For oilfield service companies, currently their biggest challenge is the price that customers will pay for services, suggested the PSAC president. “[Producers] want more efficiency, more productivity, but they are not willing to pay more for it. The challenges for the services side of things is that we can do it, but healthy margins give us that extra money to do R&D. Right now, we are not experiencing healthy margins.”

He added: “It is the same thing with the hydraulic fracturing companies. [These companies] are using information to get their equipment better suited to withstand longer fracking periods, but this all comes with healthy margins, and while some of the bigger companies have the wherewithal to do it, some of the smaller companies are just providing the basic services.”

Going global

According to Salkeld, industry certainly takes “gains and wins” from the U.S. energy sector and applies those in a Canadian context, and vice versa. “There is definitely an information swap going on,” he said, adding producers such as EnCana have operations in plays across North America and they definitely share information. In fact, Salkeld noted, the knowledge sharing is going beyond Canada and the U.S.

“Fundamentals like walking rigs, hydraulic fracturing and directional drilling … are applicable anywhere in the world, and are more applicable because they are accessing tight rock where there are the economics. The U.K. is a perfect example — they are going to frac pretty quickly over there, if they haven’t done so already.”

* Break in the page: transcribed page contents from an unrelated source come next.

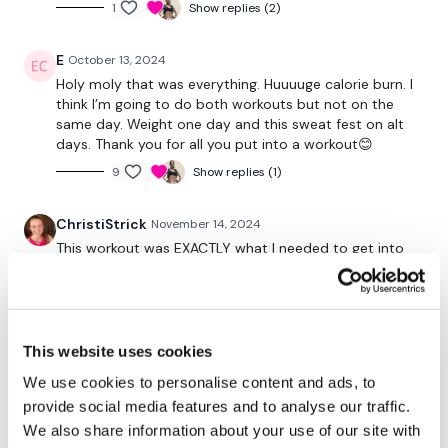
1
Show replies (2)
something that pushes you. The cardio isn't a rest.
E
October 13, 2024
Let me see those HIGH FIVES !!!
Holy moly that was everything. Huuuuge calorie burn. I
think I’m going to do both workouts but not on the
same day. Weight one day and this sweat fest on alt
Monday
- Full Body
days. Thank you for all you put into a workout😊
9
Show replies (1)
Tuesday
- Legs
ChristiStrick
November 14, 2024
Wednesday
- Back
This workout was EXACTLY what I needed to get into
the right mindset for my day. The pacing is so good!
Thursday
- Chest
Right when I would want to give up, you give us a little
break! And the starting with the compounds and
Friday
- Full Body
ending on arms- perfect as I fatigued! You’re a real
pro, Lisa! ☑️
This website uses cookies
Saturday
- Rest Day / Own Choice
0
We use cookies to personalise content and ads, to
Sunday
- Rest Day / Own Choice
provide social media features and to analyse our traffic.
Sharon
November 05, 2024
We also share information about your use of our site with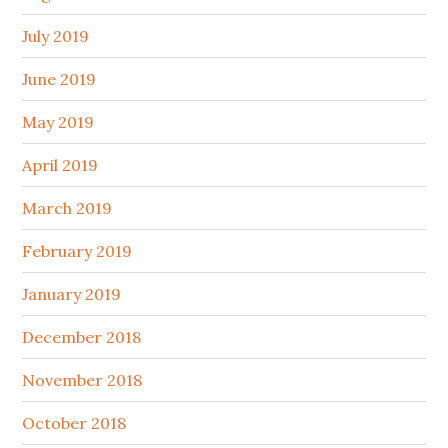
July 2019
June 2019
May 2019
April 2019
March 2019
February 2019
January 2019
December 2018
November 2018
October 2018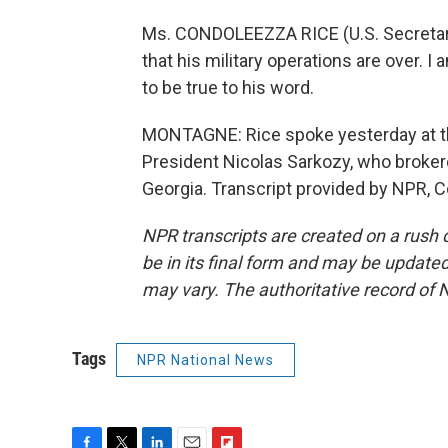
Ms. CONDOLEEZZA RICE (U.S. Secretary 
that his military operations are over. I
to be true to his word.
MONTAGNE: Rice spoke yesterday at th
President Nicolas Sarkozy, who broker
Georgia. Transcript provided by NPR, 
NPR transcripts are created on a rush 
be in its final form and may be updated 
may vary. The authoritative record of 
Tags
NPR National News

In Britain, as well as elsewhere internationally, there are different styles of rock than in North America, Salkeld said, and thus producers must still experiment to see how practices from Canada and the U.S. will apply in those other contexts. “Lots of countries are very interested in learning more about these technologies and applying them, because they have these resources under their own feet with the shale plays they have.”